Personal information
- Full name: Bastian Karsten Ayong
- Date of birth: 20 January 1998 (age 28)
- Place of birth: Ombessa, Cameroon
- Height: 1.85 m (6 ft 1 in)
- Position: Forward

Youth career
- 2004–2009: Guienekoue d’Ombessa
- 2010: SK Hostivař
- 2011: ABC Braník
- 2011–2012: Slavia Prague
- 2012–2014: Dynamo České Budějovice
- 2014–2016: Příbram

Senior career*
- Years: Team / Apps / (Gls)
- 2016–2018: Příbram / 39 / (6)
- 2018: → Piast Gliwice (loan) / 1 / (0)
- 2019: DAC Dunajská Streda / 1 / (0)
- 2019–2021: Dukla Prague / 45 / (3)
- 2021–2022: MH Khon Surat City / 11 / (3)

International career
- 2017: Czech Republic U20 / 2 / (0)

= Karsten Ayong =

Cameroon-born Czech footballer (born 1998)

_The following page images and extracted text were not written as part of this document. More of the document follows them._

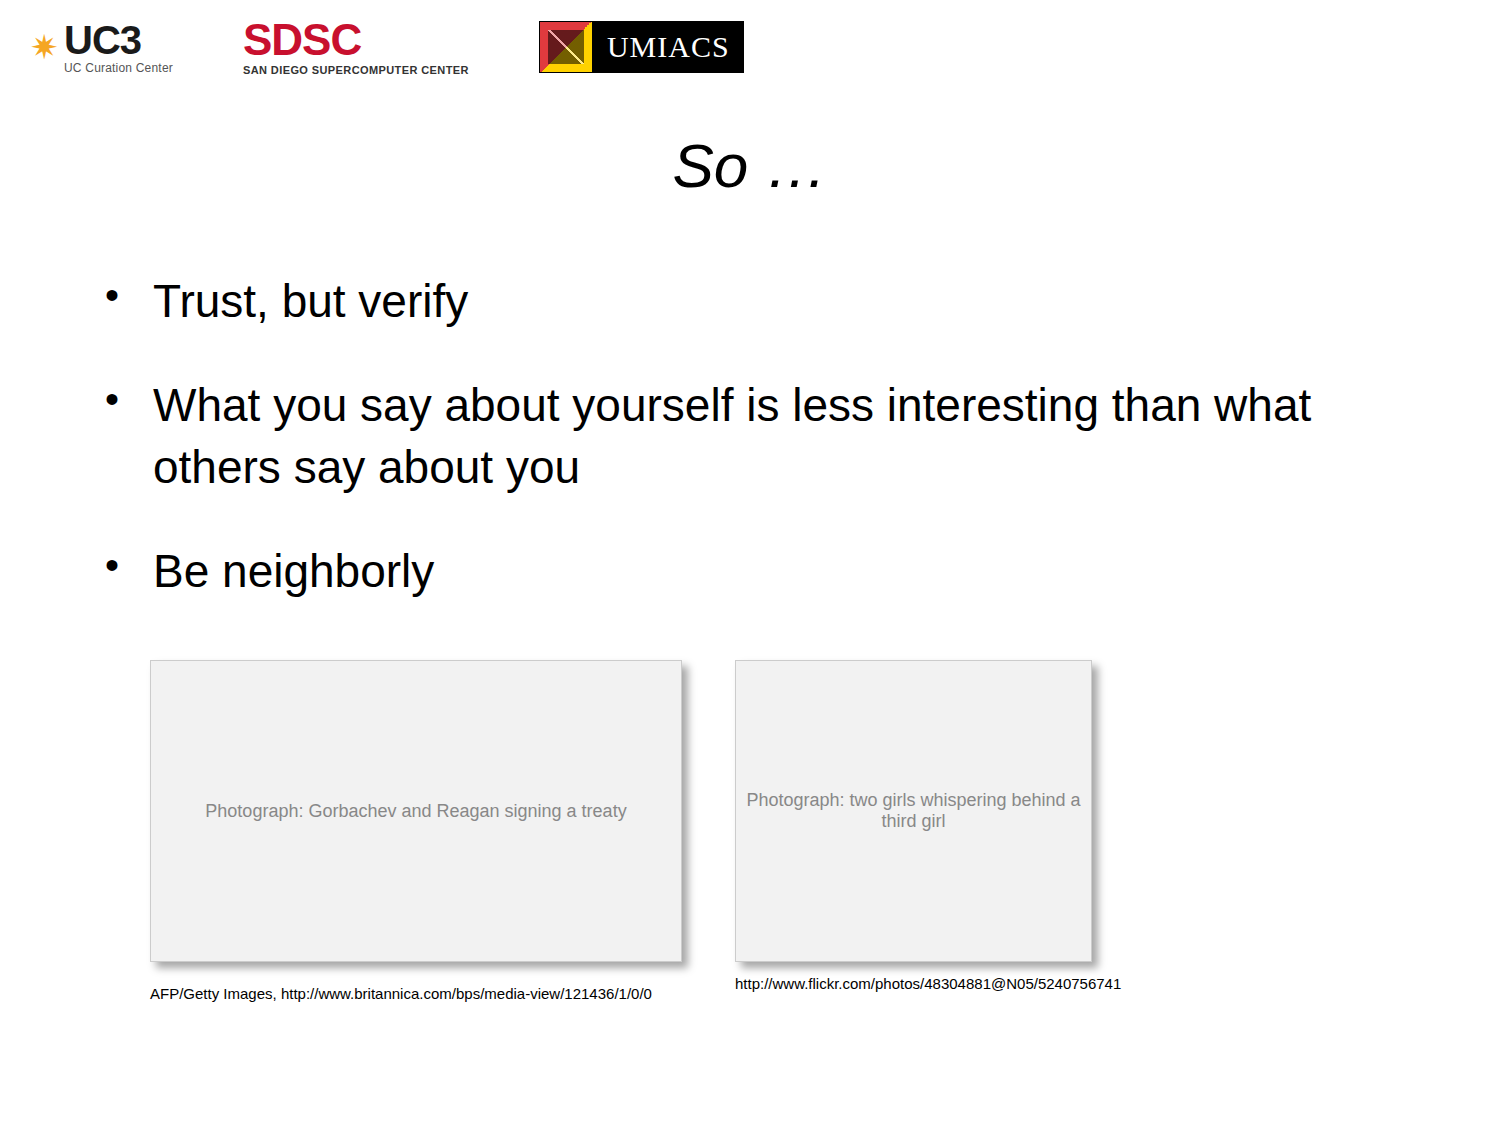✷ UC3 UC Curation Center
SDSC SAN DIEGO SUPERCOMPUTER CENTER
UMIACS
So …
Trust, but verify
What you say about yourself is less interesting than what others say about you
Be neighborly
Photograph: Gorbachev and Reagan signing a treaty
Photograph: two girls whispering behind a third girl
AFP/Getty Images, http://www.britannica.com/bps/media-view/121436/1/0/0
http://www.flickr.com/photos/48304881@N05/5240756741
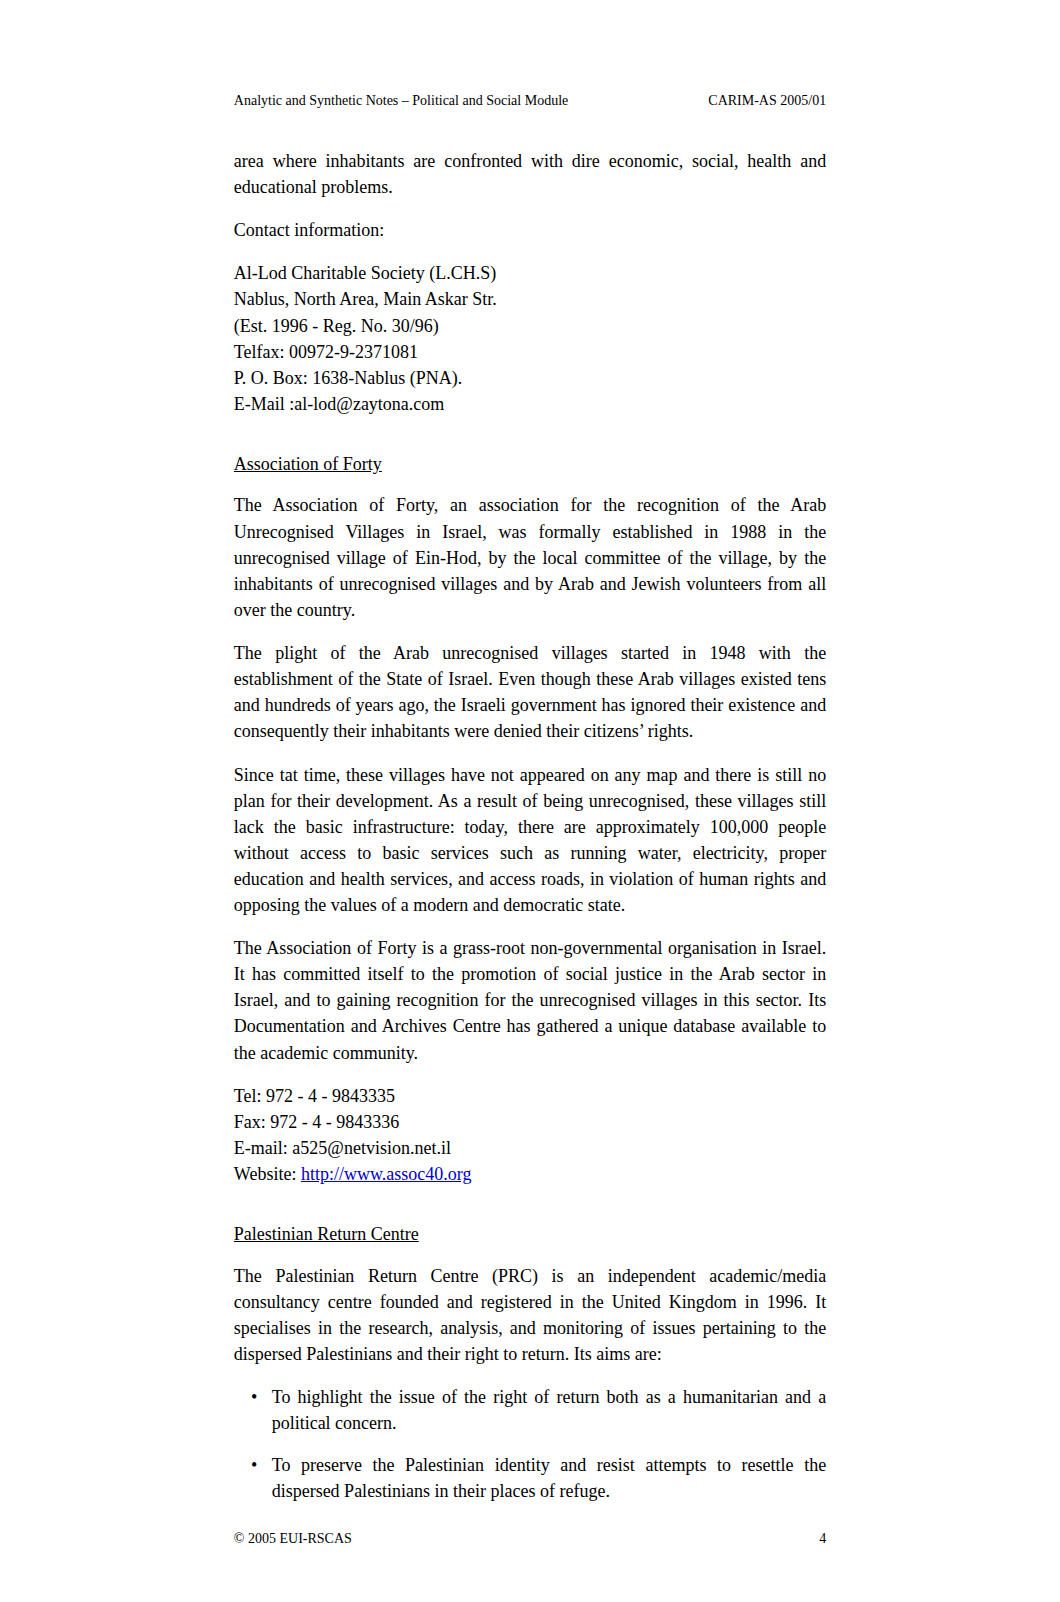Analytic and Synthetic Notes – Political and Social Module
CARIM-AS 2005/01
area where inhabitants are confronted with dire economic, social, health and educational problems.
Contact information:
Al-Lod Charitable Society (L.CH.S)
Nablus, North Area, Main Askar Str.
(Est. 1996 - Reg. No. 30/96)
Telfax: 00972-9-2371081
P. O. Box: 1638-Nablus (PNA).
E-Mail :al-lod@zaytona.com
Association of Forty
The Association of Forty, an association for the recognition of the Arab Unrecognised Villages in Israel, was formally established in 1988 in the unrecognised village of Ein-Hod, by the local committee of the village, by the inhabitants of unrecognised villages and by Arab and Jewish volunteers from all over the country.
The plight of the Arab unrecognised villages started in 1948 with the establishment of the State of Israel. Even though these Arab villages existed tens and hundreds of years ago, the Israeli government has ignored their existence and consequently their inhabitants were denied their citizens’ rights.
Since tat time, these villages have not appeared on any map and there is still no plan for their development. As a result of being unrecognised, these villages still lack the basic infrastructure: today, there are approximately 100,000 people without access to basic services such as running water, electricity, proper education and health services, and access roads, in violation of human rights and opposing the values of a modern and democratic state.
The Association of Forty is a grass-root non-governmental organisation in Israel. It has committed itself to the promotion of social justice in the Arab sector in Israel, and to gaining recognition for the unrecognised villages in this sector. Its Documentation and Archives Centre has gathered a unique database available to the academic community.
Tel: 972 - 4 - 9843335
Fax: 972 - 4 - 9843336
E-mail: a525@netvision.net.il
Website: http://www.assoc40.org
Palestinian Return Centre
The Palestinian Return Centre (PRC) is an independent academic/media consultancy centre founded and registered in the United Kingdom in 1996. It specialises in the research, analysis, and monitoring of issues pertaining to the dispersed Palestinians and their right to return. Its aims are:
To highlight the issue of the right of return both as a humanitarian and a political concern.
To preserve the Palestinian identity and resist attempts to resettle the dispersed Palestinians in their places of refuge.
© 2005 EUI-RSCAS
4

Bastian Karsten Ayong (born 20 January 1998) is a professional footballer who plays as a forward. Born in Cameroon, he represented Czech Republic at youth level.

He made his Czech First League debut for Příbram on 4 December 2016 in a 2–2 away draw at Mladá Boleslav.